Et l’identité aussi. Elle ne se crée que par la différence. L’écran représente pour moi L’Envers et l’Endroit. Bien sur mon regard change avec Camus. J’essais de faire des rapports.Oui, mais je n’ai pas essayé d’illustrer ses cinq essais. Ce n’était pas du tout mon intention. Je me suis plus inspirée de son univers. Et j’ai aussi lu L’Étranger. L’Autre ou l’étranger c’est aussi Moi ou un miroir. Camus, je le prends par rapport à des atmosphères qui m’inspirent. Ce n’est ni littéral, ni vraiment inspiré, c’est juste « angeregt », stimulant. Il est très proche de nous tous, même s’il est le philosophe de l’absurde. Il n’essaye pas d’intellectualiser, comme Sartre. Sartre pour moi c’est aussi très beau, mais ce n’est pas vécu. Camus a vraiment vécu ce qu’il dit.

J’aimerais bien parlé du travail avec les caméras, que j’ai trouvé très intéressant. Vous parliez de réalité et de la question « est-ce que moi c’est toi ? » La caméra renforce ce sentiment. Je ne sais plus ce qui est réel ou pas. Le travail de la caméra était prévu dès le début ?Oui. On voulait absolument une caméra en live. Je voulais montrer les détails, travailler la mise en abîme. On regarde à travers une loupe et ensuite on sort du zoome pour aller au gros plan. Le solo final de Giacomo est l’opposé du début. D’abord ce n’est qu’un détail, un visage. En même temps, j’ai aussi voulu ne pas en faire de trop, d’être assez pure.

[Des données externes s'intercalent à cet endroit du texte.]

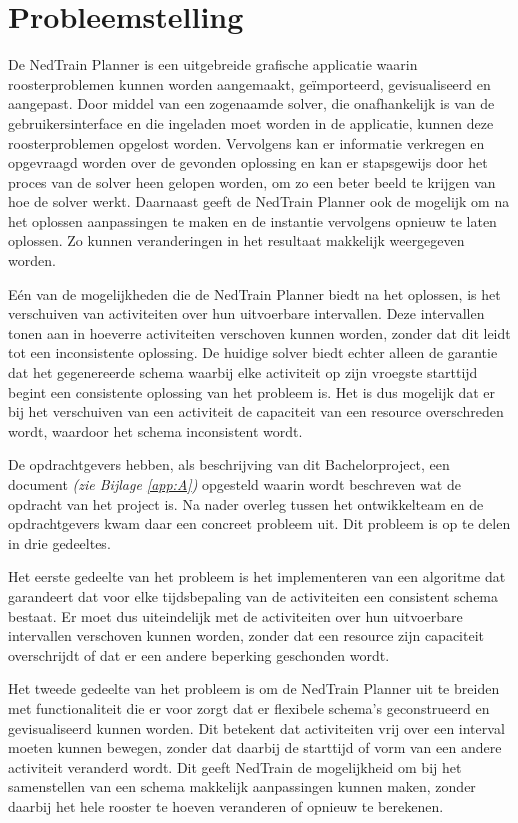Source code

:\section{Probleemstelling}
\label{sec:probleemstelling}

De NedTrain Planner is een uitgebreide grafische applicatie waarin roosterproblemen kunnen worden aangemaakt, ge\"importeerd, gevisualiseerd en aangepast. Door middel van een zogenaamde solver, die onafhankelijk is van de gebruikersinterface en die ingeladen moet worden in de applicatie, kunnen deze roosterproblemen opgelost worden. Vervolgens kan er informatie verkregen en opgevraagd worden over de gevonden oplossing en kan er stapsgewijs door het proces van de solver heen gelopen worden, om zo een beter beeld te krijgen van hoe de solver werkt. Daarnaast geeft de NedTrain Planner ook de mogelijk om na het oplossen aanpassingen te maken en de instantie vervolgens opnieuw te laten oplossen. Zo kunnen veranderingen in het resultaat makkelijk weergegeven worden.

E\'en van de mogelijkheden die de NedTrain Planner biedt na het oplossen, is het verschuiven van activiteiten over hun uitvoerbare intervallen. Deze intervallen tonen aan in hoeverre activiteiten verschoven kunnen worden, zonder dat dit leidt tot een inconsistente oplossing. De huidige solver biedt echter alleen de garantie dat het gegenereerde schema waarbij elke activiteit op zijn vroegste starttijd begint een consistente oplossing van het probleem is. Het is dus mogelijk dat er bij het verschuiven van een activiteit de capaciteit van een resource overschreden wordt, waardoor het schema inconsistent wordt.

De opdrachtgevers hebben, als beschrijving van dit Bachelorproject, een document \emph{(zie Bijlage \ref{app:A})} opgesteld waarin wordt beschreven wat de opdracht van het project is. Na nader overleg tussen het ontwikkelteam en de opdrachtgevers kwam daar een concreet probleem uit. Dit probleem is op te delen in drie gedeeltes. 

Het eerste gedeelte van het probleem is het implementeren van een algoritme dat garandeert dat voor elke tijdsbepaling van de activiteiten een consistent schema bestaat. Er moet dus uiteindelijk met de activiteiten over hun uitvoerbare intervallen verschoven kunnen worden, zonder dat een resource zijn capaciteit overschrijdt of dat er een andere beperking geschonden wordt.

Het tweede gedeelte van het probleem is om de NedTrain Planner uit te breiden met functionaliteit die er voor zorgt dat er flexibele schema's geconstrueerd en gevisualiseerd kunnen worden. Dit betekent dat activiteiten vrij over een interval moeten kunnen bewegen, zonder dat daarbij de starttijd of vorm van een andere activiteit veranderd wordt. Dit geeft NedTrain de mogelijkheid om bij het samenstellen van een schema makkelijk aanpassingen kunnen maken, zonder daarbij het hele rooster te hoeven veranderen of opnieuw te berekenen.


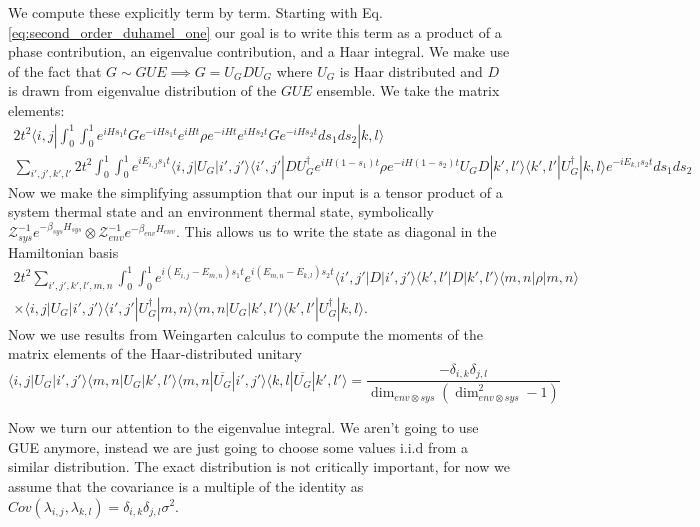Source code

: \documentclass{article}
\newcommand{\ket}[1]{|#1\rangle}
\newcommand{\bra}[1]{\langle #1|}
\newcommand{\partfun}{\mathcal{Z}}
\begin{document}
We compute these explicitly term by term. Starting with Eq. \eqref{eq:second_order_duhamel_one} our goal is to write this term as a product of a phase contribution, an eigenvalue contribution, and a Haar integral. We make use of the fact that $G \sim GUE \implies G = U_G D U_G$ where $U_G$ is Haar distributed and $D$ is drawn from eigenvalue distribution of the $GUE$ ensemble. We take the matrix elements:
\begin{align}
    2 t^2 \bra{i,j} \int_{0}^1 \int_0^1 e^{i H s_1 t} G e^{-iH s_1 t} e^{i H t} \rho e^{-i H t} e^{i H s_2 t} G e^{-iH s_2 t} ds_1 ds_2 \ket{k,l} \\
    \sum_{i',j',k',l'} 2t^2 \int_0^1 \int_0^1 e^{i E_{i,j} s_1 t} \bra{i,j} U_G \ket{i',j'} \bra{i',j'} D U_G^\dagger e^{i H (1-s_1) t} \rho e^{-i H (1-s_2) t} U_G D \ket{k',l'} \bra{k',l'} U_G^\dagger \ket{k,l} e^{-i E_{k,l} s_2 t} ds_1 ds_2 
\end{align}
Now we make the simplifying assumption that our input is a tensor product of a system thermal state and an environment thermal state, symbolically $\partfun_{sys}^{-1} e^{-\beta_{sys} H_{sys}} \otimes \partfun_{env}^{-1} e^{-\beta_{env}H_{env}}$. This allows us to write the state as diagonal in the Hamiltonian basis
\begin{align}
   2 t^2 \sum_{i',j',k',l', m,n} \int_0^1 \int_0^1 e^{i (E_{i,j} - E_{m,n}) s_1 t}  e^{i (E_{m,n} - E_{k,l})s_2 t} \bra{i',j'} D \ket{i',j'} \bra{k',l'} D \ket{k', l'} \bra{m,n} \rho \ket{m,n} \\
   \times \bra{i,j} U_G \ket{i',j'} \bra{i',j'} U_G^\dagger \ket{m,n} \bra{m,n} U_G \ket{k',l'} \bra{k',l'} U_G^\dagger \ket{k,l}.
\end{align}
Now we use results from Weingarten calculus to compute the moments of the matrix elements of the Haar-distributed unitary
\begin{equation}
    \bra{i,j} U_G \ket{i',j'} \bra{m,n} U_G \ket{k',l'} \bra{m,n} \overline{U_G} \ket{i',j'} \bra{k,l} \overline{U_G} \ket{k',l'} = \frac{-\delta_{i,k} \delta_{j,l}}{\dim_{env\otimes sys} (\dim_{env \otimes sys}^2 - 1)}
\end{equation}

Now we turn our attention to the eigenvalue integral. We aren't going to use GUE anymore, instead we are just going to choose some values i.i.d from a similar distribution. The exact distribution is not critically important, for now we assume that the covariance is a multiple of the identity as $Cov(\lambda_{i,j}, \lambda_{k,l}) = \delta_{i,k} \delta_{j,l} \sigma^2$. 
\end{document}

Et quand même on est très demandé en tant que spectateur. J’ai repensé au duo avec la pomme. Les deux danseurs essayent de tenir une pomme entre leur deux corps presque nus. Ca fait penser à Adam et Eve bien sûr, à la Genèse de l’homme.C’est marrant, car l’image n’a pas du tout été là au départ. J’ai voulu travailler sur l’espace entre nous. Pour la recherche, les deux danseurs avaient complètement éliminé l’intellectuel et étaient à l’écoute de l’autre. Tout comme pour la chaîne humaine qu’ils forment à un moment. D’abord, ils ont travaillé avec des pierres qu’ils devaient tenir entre leurs corps. Ils étaient limités dans leurs mouvements. Puis, nous les avons enlevées, cherchant des qualités et mouvements qui étaient « fremdartig ». Quand on enlève le contexte, cela devient étrange.

Tout a fait, comme les voix. Elles sont étrangères, retravaillées techniquement, non ?Oui, on les a complètement transformées. La femme a la voix d’un homme et vice versa. Le texte est de Michel Houellebecq et s’appelle Wiedergeburt, (Renaissance). En relisant ce poème, j’ai eu un sentiment étrange. Il y a beaucoup d’images, même si on ne comprend pas tout de suite. Comment créer ce sentiment d’étrangeté avec le danseur ? Ce qui reste est beau et étrange.

Voilà pourquoi il est dur de poser des questions. Il ne faut pas toujours chercher à comprendre. Mais je dois revenir sur Camus. J’ai l’impression qu’en écrivant, il décrit ce qu’il voit instantanément. Est-ce que pour vous c’est aussi une manière de travailler la chorégraphie ? Est-ce que les images se transmettent tout de suite en mouvements ?Cela dépend du contexte et du moment. On travaille avec l’improvisation spontanée, mais j’aime bien prendre du temps et du recul, même si les choses m’inspirent directement. La danse pour moi est plus reliée à la vie dans le sens où tu portes aussi ta vie dans ton corps.

Finalement, en parlant de mouvement ou de changement, cette pièce est une « Skizze », une esquisse, vous allez donc la retravailler et prendre du recul ?Oui, c’est comme ça que je l’ai créée. Je voulais d’abord montrer ce qui m’intéresse. Après, je la laisse se poser pour la retravailler avec distance. Peut-être que je ne vais pas changer beaucoup de choses ou trouver des moments qui me manquent.

Pour finir, pouvez-vous me dire pourquoi vous aviez dit auparavant (Cf. entrevue dans le n° de décembre de BERLIN POCHE !) le titre L’Envers et l’Endroit était plus poétique que « Licht und Schatten » en allemand ?Ce n’est pas que c’est plus poétique, mais en lisant Licht und Schatten, j’ai déjà tellement d’images en tête et on a déjà vu tant de choses à ce sujet. Ca me restreint dans mon imagination. L’Envers et l’Endroit pourraient être moi-même aussi, ma peau peut être à l’envers.